Question

How do you solve \[x + 5x + 4 = 3(2x - 1)\]?

Answer 1

Hint: In the given problem we need to solve this for ‘x’. We can solve this using the transposition method. The common transposition method is to do the same thing (mathematically) to both sides of the equation, with the aim of bringing like terms together and isolating the variable (or the unknown quantity). That is we group the ‘x’ terms one side and constants on the other side of the equation.
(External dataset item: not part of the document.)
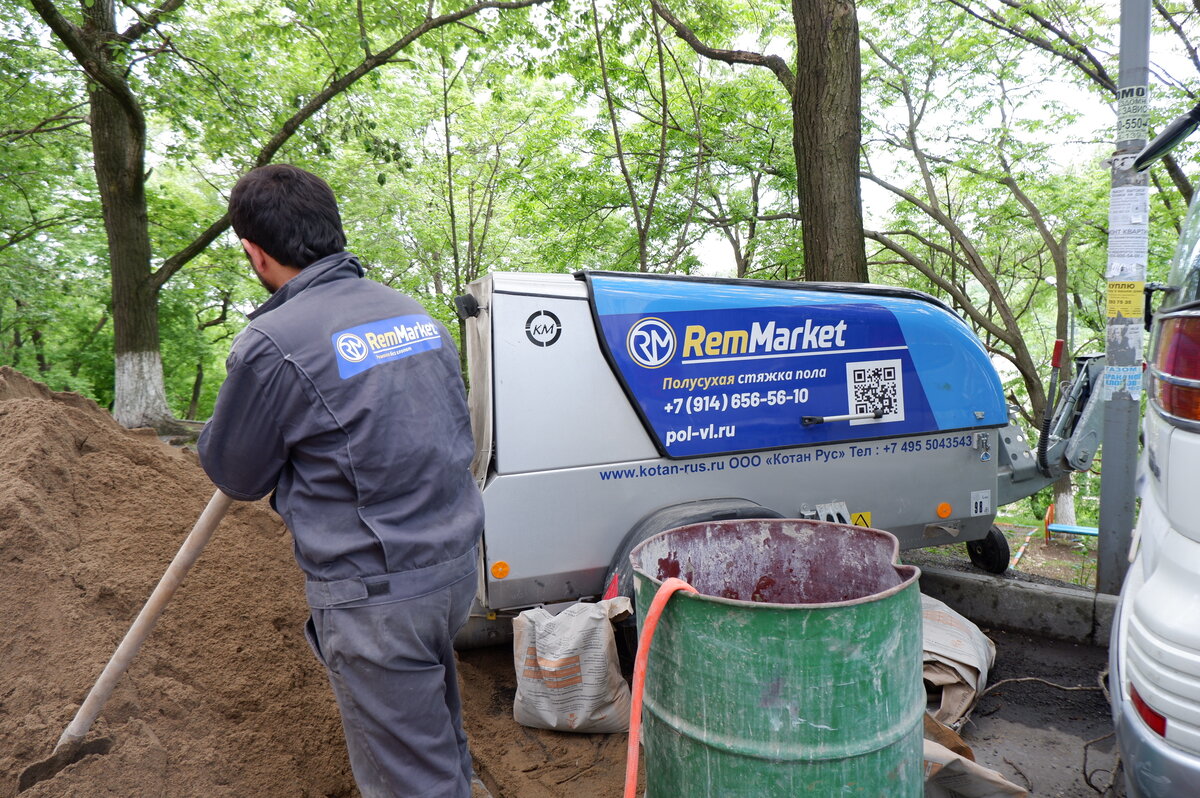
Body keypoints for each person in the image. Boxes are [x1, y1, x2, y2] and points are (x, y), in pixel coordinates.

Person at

Complete step-by-step solution:
Given, \[x + 5x + 4 = 3(2x - 1)\].
Firstly we expand the brackets in right hand side of the equation,
\[ \Rightarrow x + 5x + 4 = 6x - 3\]
Adding like terms we have,
\[ \Rightarrow 6x + 4 = 6x - 3\]
We transpose ‘6x’ which is present in the right hand side of the equation to the left hand side of the equation by subtracting ‘6x’ on the left hand side of the equation.
\[ \Rightarrow 6x - 6x + 4 = - 3\]
That is we have,
\[ \Rightarrow 4 = - 3\]
Which is impossible, hence the given equation is not valid and it is inconsistent.

Hence, no solution.

Note: In above we did the transpose of addition and subtraction. Similarly if we have multiplication we use division to transpose. If we have division we use multiplication to transpose. Follow the same procedure for these kinds of problems. A consistent system of equations has at least one solution and an inconsistent system has no solutions.